La Primera Ley de Reforma Agraria se firmó el 17 de mayo de 1959 en La Plata, Sierra Maestra, Cuba dentro del proceso de la Revolución Cubana. Según los individuos que apoyaron a esta ley, su objetivo era eliminar la situación de explotación del campesinado que hasta esa fecha había estado condenado a vivir en el camino real bajo el acoso de la guardia rural.

El statu quo reinante antes de firmarse esta ley era la de un 80% de las mejores tierras cubanas se encontraban en manos de un grupo de compañías norteamericanas. Así, enormes territorios se convirtieron en granjas populares y se organizó la producción agrícola en productos como el arroz, cítrico, ganado, café, viandas, tabaco y otros productos.

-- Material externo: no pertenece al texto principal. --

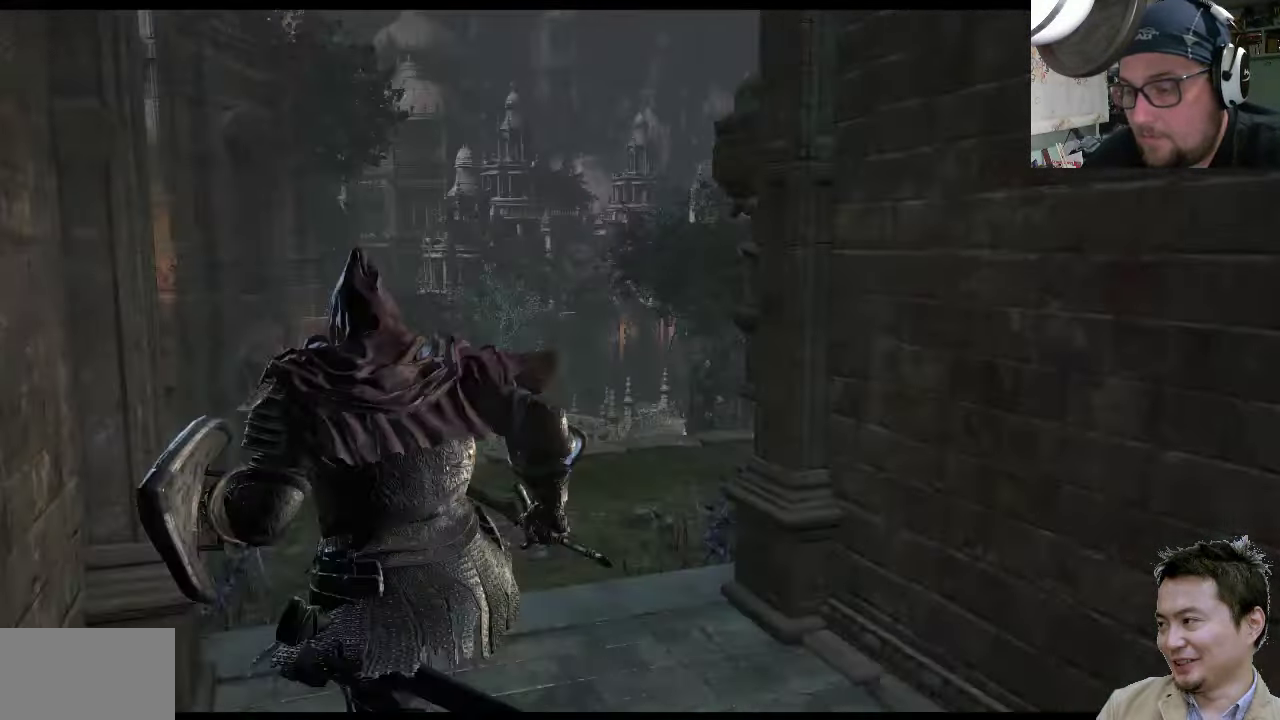
{"buttons": [], "left_stick": "up-right", "right_stick": "center", "events": [[133, "right_stick", "center"], [400, "left_stick", "up-right"]]}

La medida, anunciada por la Revolución, provocó el inmediato apoyo de muchos cubanos. La Ley de Reforma Agraria confiscó todas las propiedades de más de 400 hectáreas de extensión y entregó la tierra a numerosos campesinos.

Reemplazada por la Segunda Ley de Reforma Agraria de Cuba de 1961.

Generalidades

Ley del gobierno revolucionario cubano que liquidó el latifundio y la aparcería y cuyo objetivo fundamental era la redistribución de las tierras del país favoreciendo a los campesinos más pobres. La Ley perjudicó los intereses de los latifundistas nacionales y extranjeros y los alineó contra la Revolución Cubana.

Fue la más trascendental de las medidas adoptadas por la Revolución en su primera etapa, pues benefició a más de 100 000 familias campesinas y asestó un duro golpe al latifundismo y el dominio imperialista sobre Cuba. Anuló el derecho de las empresas e individuos extranjeros a poseer tierras en Cuba, salvo aquellos que fueran pequeños agricultores.

Fijó en 30 caballerías (402 hectáreas) el máximo de tierra que podía poseer una persona. Dispuso la creación del Instituto Nacional de Reforma Agraria (INRA) para aplicar las medidas adoptadas, el cual sería presidido por el Primer Ministro Fidel Castro. La Ley constaba de 15 por cuantos, 67 artículos, 7 disposiciones transitorias y una disposición final. La última confería a la Ley de Reforma Agraria rango constitucional al declararla parte de la Ley Fundamental de la República[1].